• Your task:
After finding "4: 25.34 -> 23.64" in a line below, print that line and the rest of the lines exactly, leaving out all pictures.

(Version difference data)
════════════════
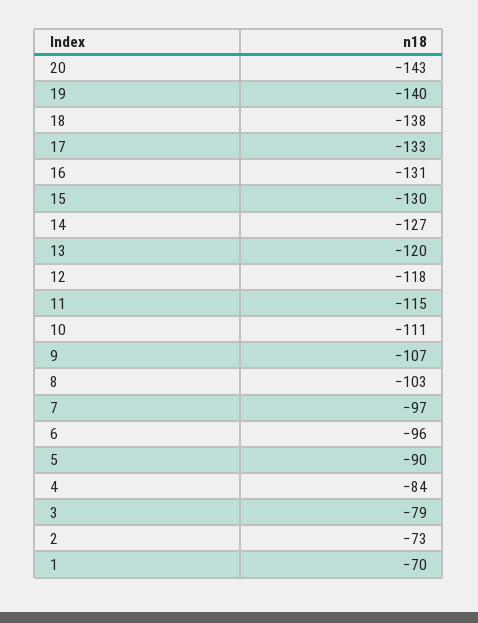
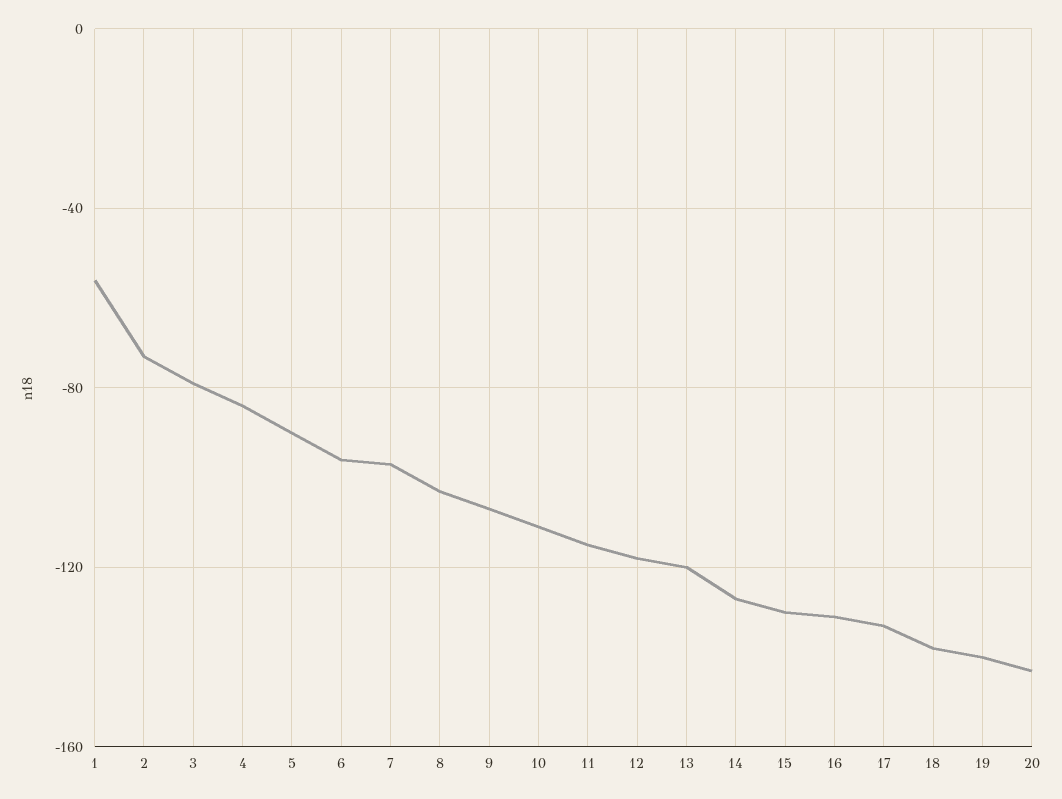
1: -70 -> -55

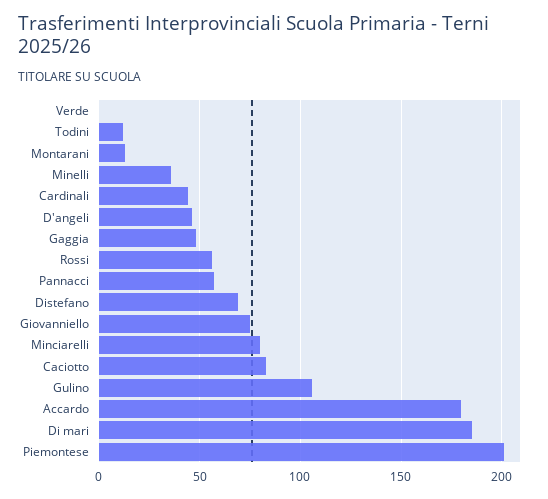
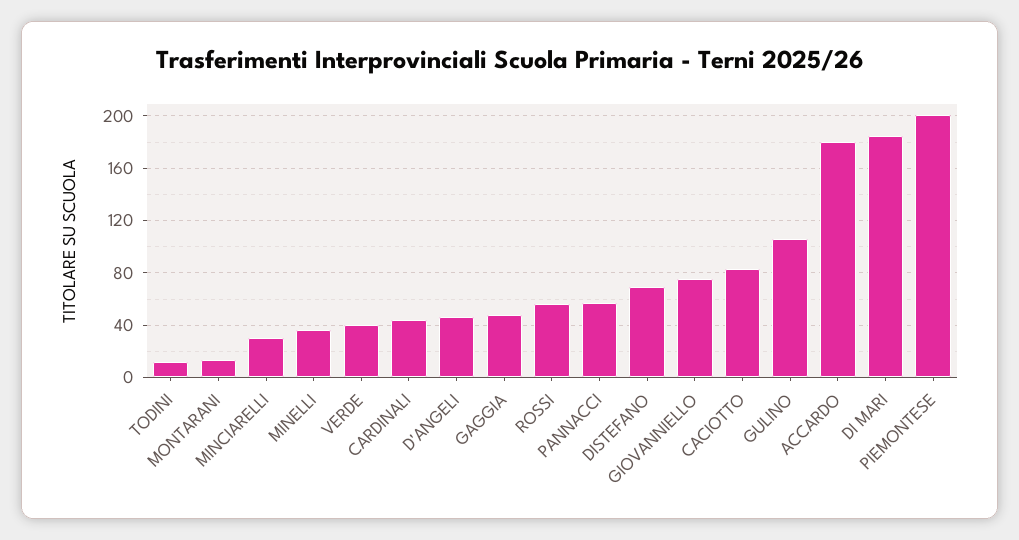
Verde: 0 -> 40
Minciarelli: 80 -> 30

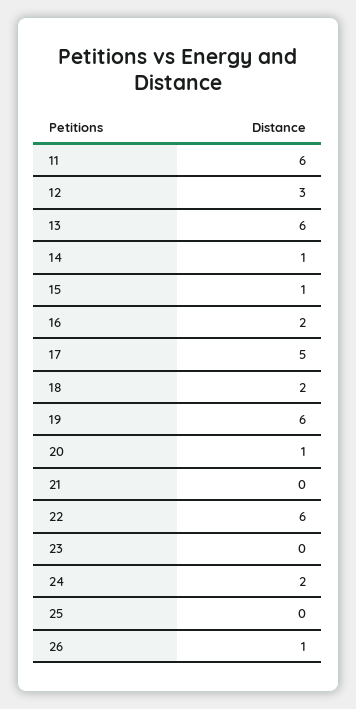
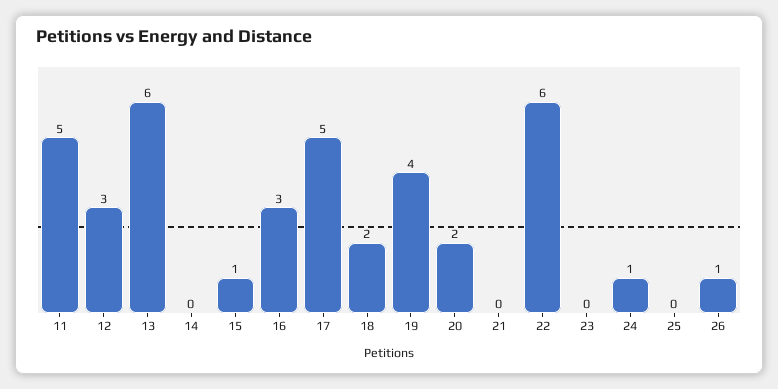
11: 6 -> 5
14: 1 -> 0
16: 2 -> 3
19: 6 -> 4
20: 1 -> 2
24: 2 -> 1

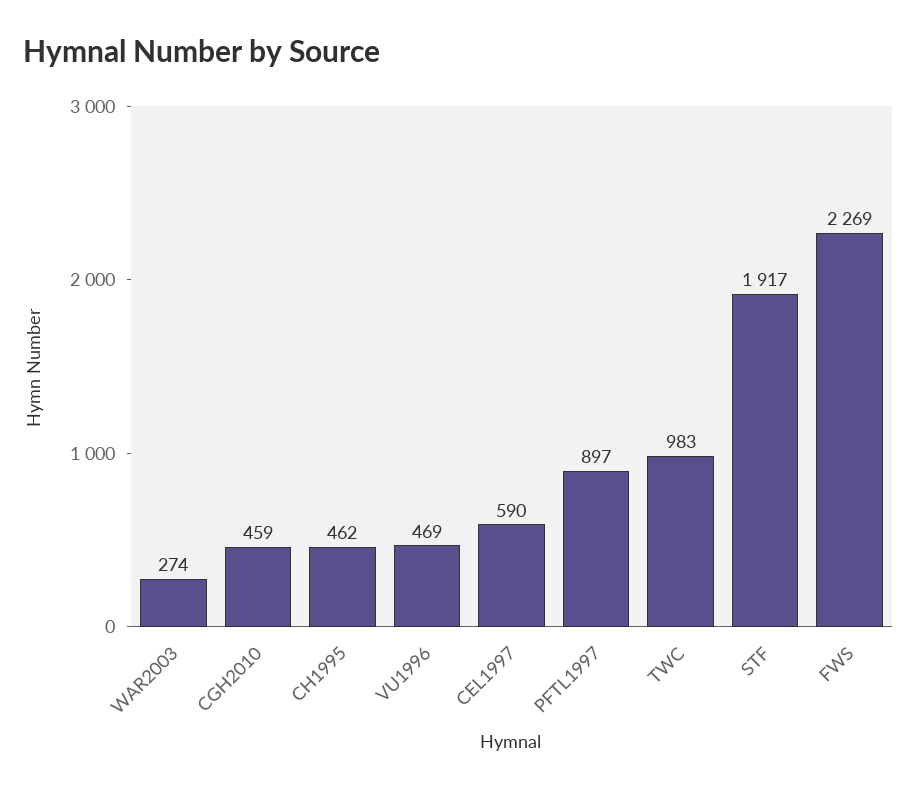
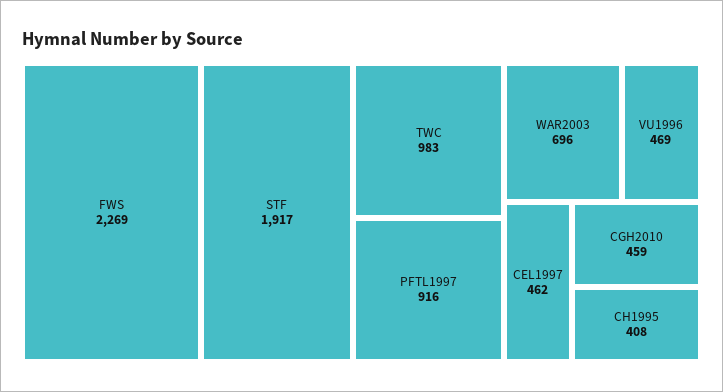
WAR2003: 274 -> 696
CH1995: 462 -> 408
CEL1997: 590 -> 462
PFTL1997: 897 -> 916

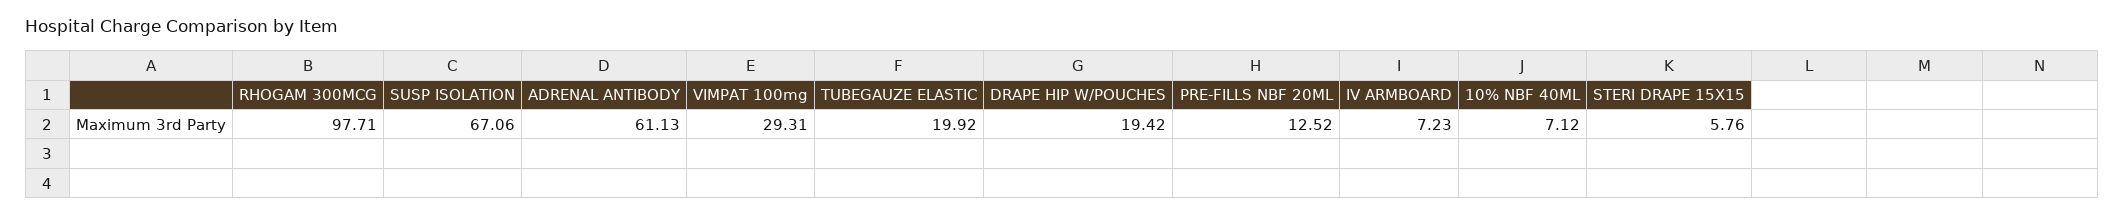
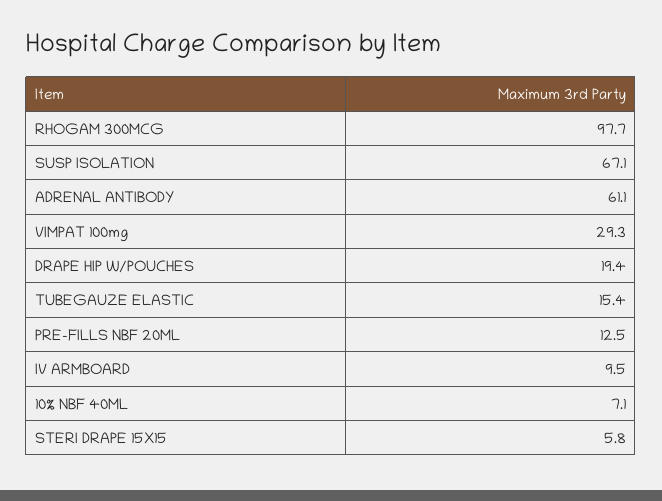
TUBEGAUZE ELASTIC: 19.92 -> 15.4
IV ARMBOARD: 7.23 -> 9.5

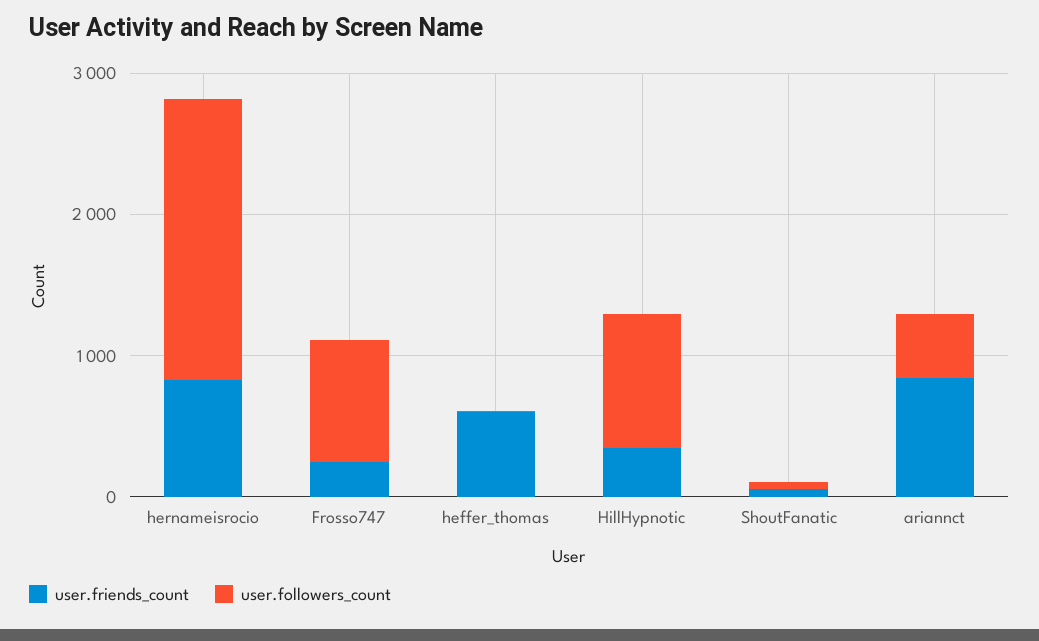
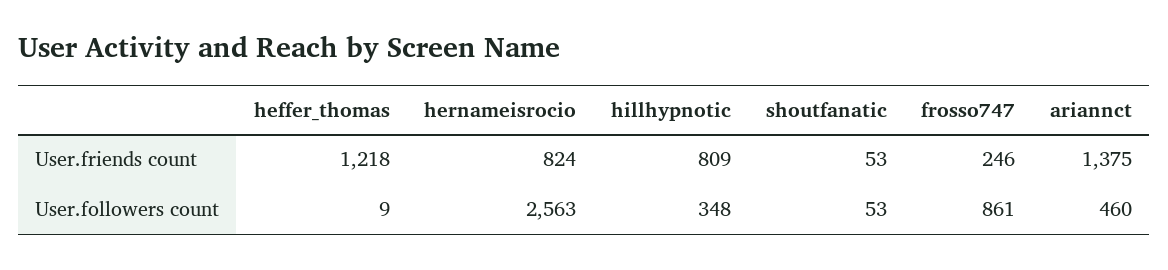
user.followers_count, hernameisrocio: 2000 -> 2563
user.friends_count, heffer_thomas: 600 -> 1218
user.friends_count, HillHypnotic: 400 -> 809
user.followers_count, HillHypnotic: 1000 -> 348
user.friends_count, ariannct: 800 -> 1375

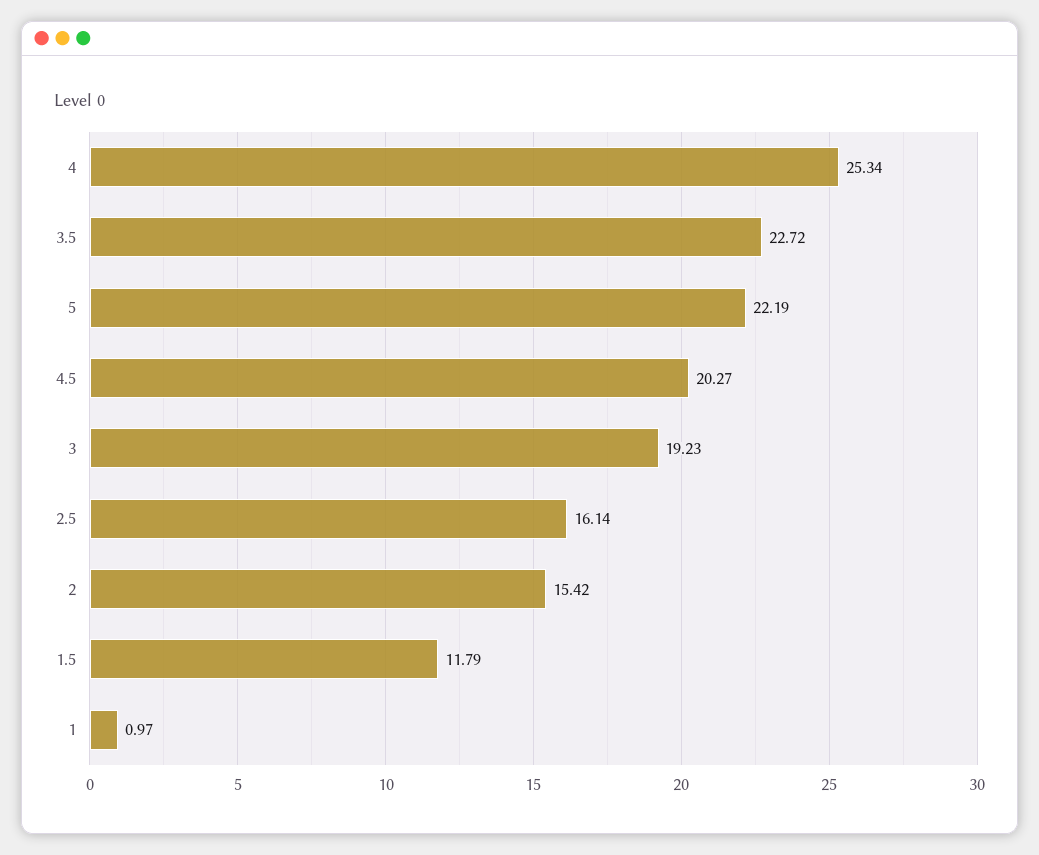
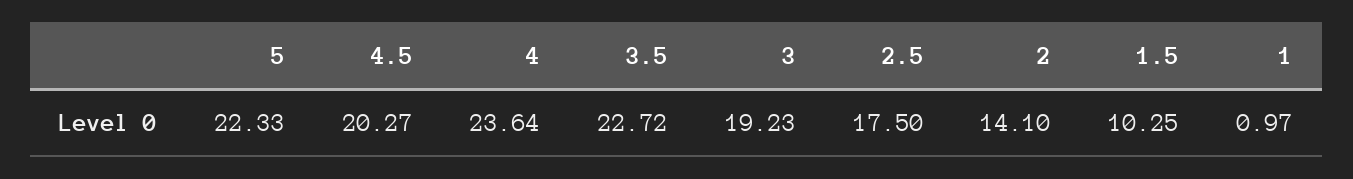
4: 25.34 -> 23.64
5: 22.19 -> 22.33
2.5: 16.14 -> 17.5
2: 15.42 -> 14.1
1.5: 11.79 -> 10.25

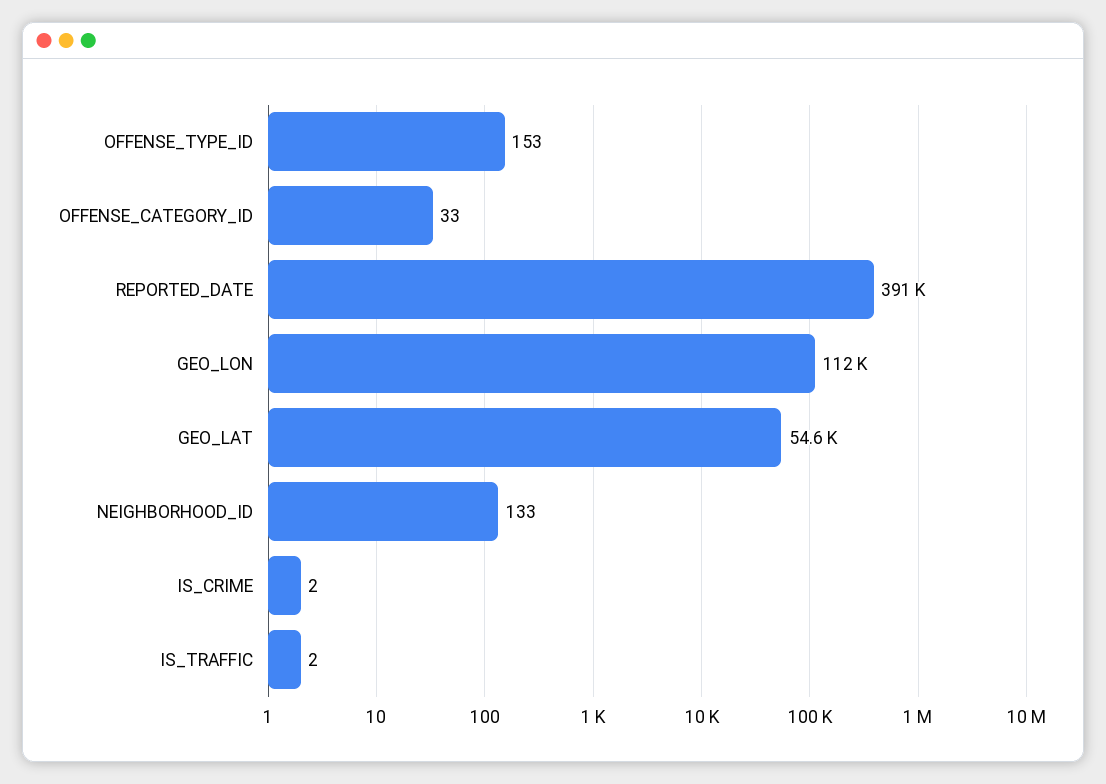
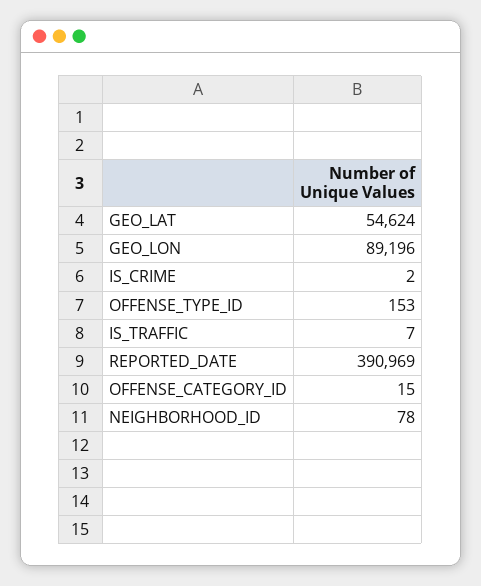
OFFENSE_CATEGORY_ID: 33 -> 15
GEO_LON: 112000 -> 89196
NEIGHBORHOOD_ID: 133 -> 78
IS_TRAFFIC: 2 -> 7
════════════════
• Response below:
4: 25.34 -> 23.64
5: 22.19 -> 22.33
2.5: 16.14 -> 17.5
2: 15.42 -> 14.1
1.5: 11.79 -> 10.25

OFFENSE_CATEGORY_ID: 33 -> 15
GEO_LON: 112000 -> 89196
NEIGHBORHOOD_ID: 133 -> 78
IS_TRAFFIC: 2 -> 7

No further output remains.